06 April 2016 ICFO on the cover of Chemistry Select

Single molecule fluorescence reveals dimerization of the oncogene Src. The tyrosine-protein kinase Src is a key element of signaling cascades involved in the invasive and metastasis-forming capacity of cancer cells. Researchers Bruno Castro and Erik Garbacik working in the Single Molecule Biophotonics group led by ICREA Professor at ICFO Maria Garcia-Parajo in collaboration with the Institute for Research in Biomedicine (IRB-Barcelona)* and the University of Barcelona discovered that dimerization of Src may constitute a new regulation layer for the Src oncogene. This discovery has made the cover of the April issue of Chemistry Select.

Src is a paradigmatic non-receptor kinase involved in signaling pathways related to cell migration, proliferation and survival. Since overexpression and overactivation of Src have been associated to cancer progression and poor clinical prognosis, Src constitutes a major oncologic target. In contrast to membrane tyrosine-kinase receptors, which are known to dimerize in order to initiate signaling, Src is classified as a non-receptor kinase and assumed to remain always monomeric.

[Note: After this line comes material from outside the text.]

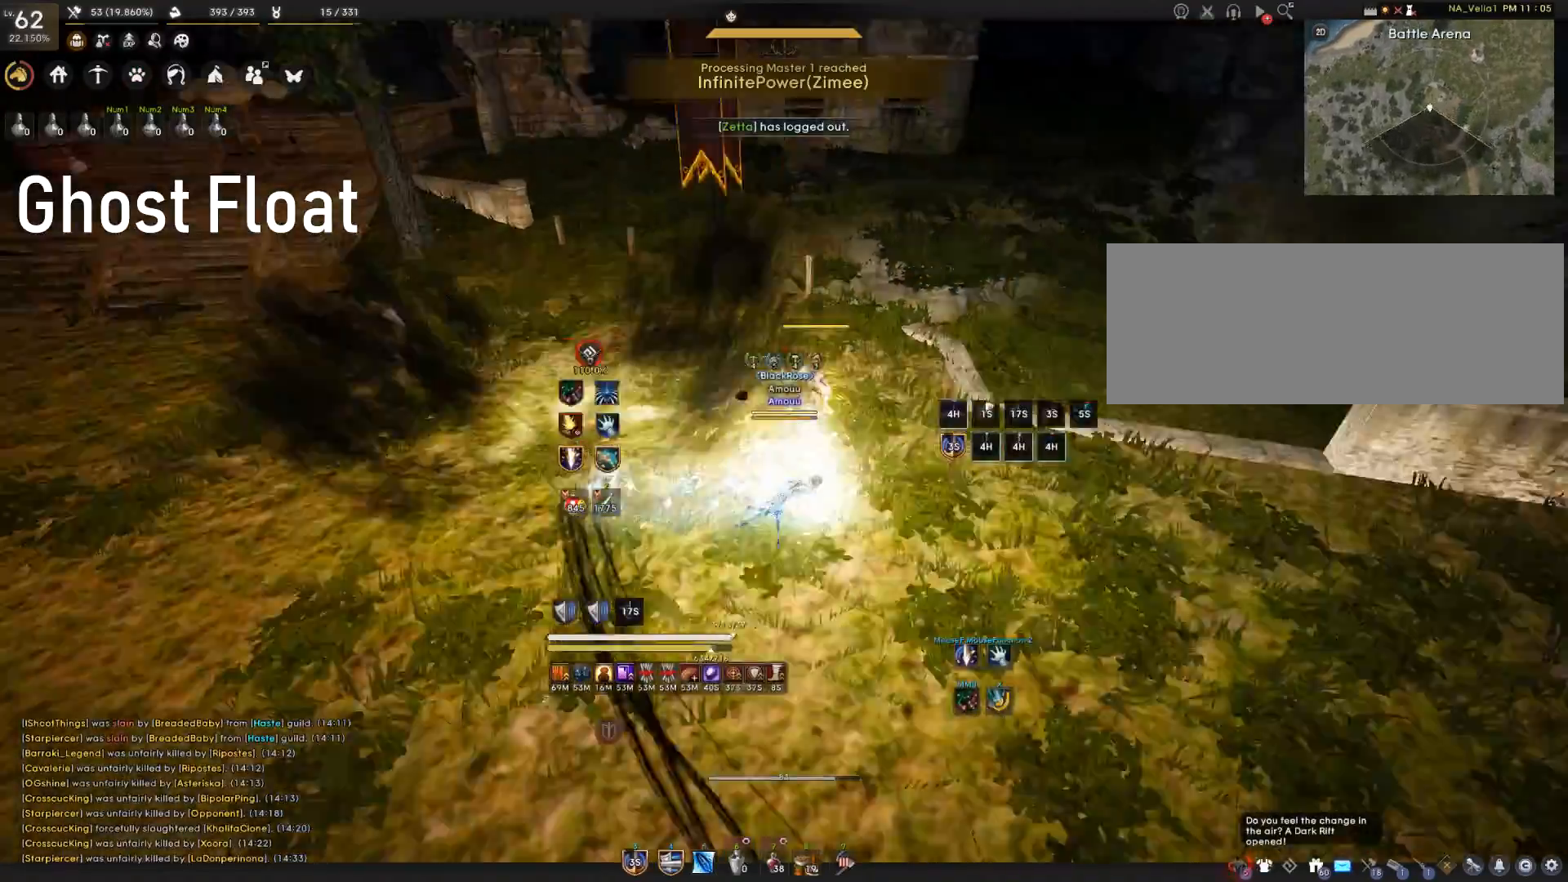
{"keys": [], "mouse": [], "events": [[17, "s", "down"], [17, "shift", "up"], [34, "d", "up"], [117, "d", "down"], [134, "mouse_left", "up"], [134, "mouse_right", "down"], [184, "s", "up"], [334, "mouse_right", "up"], [434, "d", "up"]]}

Using single molecule fluorescence photobleaching methods, the ICFO team has now discovered that a fraction of c-Src molecules spontaneously form dimers only when they are anchored to the membrane surface. Moreover, a co-existence between monomers and dimers was observed which was independent on the protein concentrations used. Switching from monomers to dimers might constitute a new mechanism for the efficient location of specific sites on the membrane surface from which c-Src signaling takes place.

**ICFO and IRB are both members of the Barcelona Institute of Science and Technology.